Listening to her speak, you can see how she settled on Change of Heart as the title of her latest CD. What won’t change is her attitude towards the chance of her ever remarrying.
“I don’t think I’ll live with a guy ever again. I’ve done the big relationship thing, where you do all the compromising, sacrificing, having kids. I completely lost myself in my marriage so now I’m very selfishly being me and I love it, I love being connected with myself and my songwriting. I don’t want (to lose) that again,” says Craven, who confesses to having tried out dating websites recently.
“Your other alternative is to go out with the girls and get all dolled up. It’s unlikely you’ll find anyone. At my age it’s difficult because most people are married.”
Her dates must have got a shock when they saw her name and photograph?
“I don’t use my name... Rather I didn’t use my name, I’m not on a dating site anymore,” she laughs. “I used a pseudonym and put pictures of myself which I didn’t think were terribly recognisable – although a couple of people recognised me. I’ve kind of had a couple of relationships and it’s been good but (I had) this realisation I don’t actually want a full on relationship again.”
Conceding any relationship requires some giving up of yourself, she questions whether you can be selfish in a relationship even if the other person knows the rules going in.

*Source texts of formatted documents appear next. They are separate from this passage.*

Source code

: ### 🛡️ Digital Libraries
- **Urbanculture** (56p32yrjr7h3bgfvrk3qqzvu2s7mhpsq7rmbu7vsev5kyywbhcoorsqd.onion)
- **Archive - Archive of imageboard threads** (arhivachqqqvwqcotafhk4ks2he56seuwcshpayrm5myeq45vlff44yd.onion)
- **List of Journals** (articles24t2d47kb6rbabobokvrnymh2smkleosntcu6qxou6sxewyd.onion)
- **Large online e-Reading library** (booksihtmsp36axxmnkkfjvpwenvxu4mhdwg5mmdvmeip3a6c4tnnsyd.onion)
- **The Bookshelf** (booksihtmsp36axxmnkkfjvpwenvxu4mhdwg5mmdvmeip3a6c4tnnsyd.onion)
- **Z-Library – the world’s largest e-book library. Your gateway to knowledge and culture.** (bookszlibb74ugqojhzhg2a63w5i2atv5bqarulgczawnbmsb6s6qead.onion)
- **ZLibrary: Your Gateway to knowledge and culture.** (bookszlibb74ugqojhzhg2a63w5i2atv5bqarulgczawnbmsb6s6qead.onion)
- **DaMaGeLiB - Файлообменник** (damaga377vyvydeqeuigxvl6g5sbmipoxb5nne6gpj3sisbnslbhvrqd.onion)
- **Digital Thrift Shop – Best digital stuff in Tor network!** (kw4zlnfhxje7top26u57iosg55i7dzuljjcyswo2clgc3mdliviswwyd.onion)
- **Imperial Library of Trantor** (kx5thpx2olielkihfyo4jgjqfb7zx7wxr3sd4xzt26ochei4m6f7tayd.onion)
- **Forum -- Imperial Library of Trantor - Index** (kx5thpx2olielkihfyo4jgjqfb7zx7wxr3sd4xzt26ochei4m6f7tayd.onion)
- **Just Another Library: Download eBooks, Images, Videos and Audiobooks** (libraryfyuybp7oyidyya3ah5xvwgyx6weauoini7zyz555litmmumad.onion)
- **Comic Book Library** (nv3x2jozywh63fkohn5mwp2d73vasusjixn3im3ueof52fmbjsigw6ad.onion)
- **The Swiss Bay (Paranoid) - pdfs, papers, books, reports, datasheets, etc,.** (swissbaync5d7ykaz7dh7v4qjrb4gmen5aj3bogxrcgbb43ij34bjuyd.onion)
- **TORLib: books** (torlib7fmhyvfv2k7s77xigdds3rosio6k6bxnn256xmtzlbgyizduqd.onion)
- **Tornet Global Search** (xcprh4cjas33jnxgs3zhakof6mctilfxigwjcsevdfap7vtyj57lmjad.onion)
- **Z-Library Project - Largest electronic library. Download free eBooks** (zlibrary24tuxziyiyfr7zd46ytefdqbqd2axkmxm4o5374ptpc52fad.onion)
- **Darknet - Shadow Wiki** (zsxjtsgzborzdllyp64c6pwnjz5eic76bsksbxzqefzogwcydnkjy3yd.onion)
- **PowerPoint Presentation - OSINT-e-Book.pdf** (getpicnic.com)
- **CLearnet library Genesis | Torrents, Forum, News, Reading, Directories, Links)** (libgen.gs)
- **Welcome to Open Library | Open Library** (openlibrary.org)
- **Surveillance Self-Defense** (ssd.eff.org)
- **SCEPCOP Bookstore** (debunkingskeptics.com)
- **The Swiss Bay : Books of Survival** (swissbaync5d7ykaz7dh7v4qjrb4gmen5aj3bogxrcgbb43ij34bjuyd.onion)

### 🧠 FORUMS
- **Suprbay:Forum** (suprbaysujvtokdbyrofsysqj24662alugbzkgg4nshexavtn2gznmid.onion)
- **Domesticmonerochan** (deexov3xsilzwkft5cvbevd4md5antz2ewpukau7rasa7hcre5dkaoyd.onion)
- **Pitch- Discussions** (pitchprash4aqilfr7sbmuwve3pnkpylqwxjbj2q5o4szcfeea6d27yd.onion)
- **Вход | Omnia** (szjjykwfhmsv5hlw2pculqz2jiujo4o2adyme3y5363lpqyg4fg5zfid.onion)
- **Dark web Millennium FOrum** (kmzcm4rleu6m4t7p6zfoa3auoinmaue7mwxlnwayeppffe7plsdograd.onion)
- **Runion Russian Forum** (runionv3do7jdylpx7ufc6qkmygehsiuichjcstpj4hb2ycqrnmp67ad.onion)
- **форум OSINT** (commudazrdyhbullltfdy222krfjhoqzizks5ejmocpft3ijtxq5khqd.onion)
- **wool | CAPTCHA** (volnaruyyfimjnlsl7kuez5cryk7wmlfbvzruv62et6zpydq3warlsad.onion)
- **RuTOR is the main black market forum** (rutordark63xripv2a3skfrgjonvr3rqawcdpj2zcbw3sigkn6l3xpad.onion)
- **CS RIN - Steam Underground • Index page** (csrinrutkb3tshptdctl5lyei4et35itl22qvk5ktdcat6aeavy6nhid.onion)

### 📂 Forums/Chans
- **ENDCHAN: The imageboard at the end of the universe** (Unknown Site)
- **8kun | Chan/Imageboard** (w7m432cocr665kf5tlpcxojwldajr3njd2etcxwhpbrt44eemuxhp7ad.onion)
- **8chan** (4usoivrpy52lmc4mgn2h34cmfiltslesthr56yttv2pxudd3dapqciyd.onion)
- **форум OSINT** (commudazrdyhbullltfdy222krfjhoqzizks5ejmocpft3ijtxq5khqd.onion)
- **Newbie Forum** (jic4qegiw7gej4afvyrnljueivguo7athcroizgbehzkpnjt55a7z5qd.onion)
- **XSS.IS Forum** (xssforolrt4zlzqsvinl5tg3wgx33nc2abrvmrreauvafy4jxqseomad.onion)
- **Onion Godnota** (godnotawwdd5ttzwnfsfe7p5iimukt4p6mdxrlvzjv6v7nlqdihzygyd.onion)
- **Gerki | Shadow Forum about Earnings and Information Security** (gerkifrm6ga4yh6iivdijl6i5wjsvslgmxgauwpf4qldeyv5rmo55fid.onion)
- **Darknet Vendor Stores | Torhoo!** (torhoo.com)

“It doesn’t stop people getting hurt, it’s a minefield. On the other hand, I don’t want to be on my own, so it’s a bit of a tightrope.”
Foremost in her mind right now is the new album and tour.
Change of Heart has been been described as Craven’s comeback. I don’t think she sees it that way.
“I just had a bunch of songs that were two or three years old and thought, ‘I’ll write a few more, then I’ll have an album’. This record company showed me some interest and said, ‘look, we’ll distribute it’. Then my agent put together this 36-date tour, and it’s like well let’s all tie it up together and see if we can make a bit of a thing out of it,” says Craven, who describes herself as a plodder; writing when the mood takes her rather than forcing herself into the studio.
“That’s why I don’t really like collaborating with people. You know you’ll turn up to someone’s place and they’re like, ‘okay, let’s write a song’. It’s all a bit clinical, cerebral, conscious. I just like to sit at the keyboard when I’ve got the beginnings of an idea and see how it wants to evolve.
“It’s a bit of a personal experience for me, especially with the lyrics that I write. If someone else is in the room it’s a bit like showing them your bum,” she laughs, adding she’s enjoying the whole process more than she ever has.
“Just because it was so full on when I first started out; the music business was quite different then. Now I’m doing things at my own pace, in my own way. It’ll get to a point when I’ll probably go, ‘right, I don’t want to do any more’ and then I shall just take a step back again. Whereas before you’re signed, you’ve got a manager, all these people putting all your schedule together, you’re tied into it really.”
That’s a lot of pressure.
“Certainly is. I’m 51, I’ve been around the block a few times musically. I know what my limits are, what I’m capable of... Obviously I want to get out there and plug my new stuff but there’ll come a point where I go, ‘okay, that’s enough.’ There comes a point where you feel a bit like you’re selling your soul and I shall be careful to avoid that.
“I think I did that with the (previous) record company to an extent, maybe that’s why I dried up and got writer’s block for a long time so I’m just going to be very careful to look after my passion for writing songs. I don’t want to beat it to a pulp and find I’ve lost the vibe again. I just want to enjoy it.”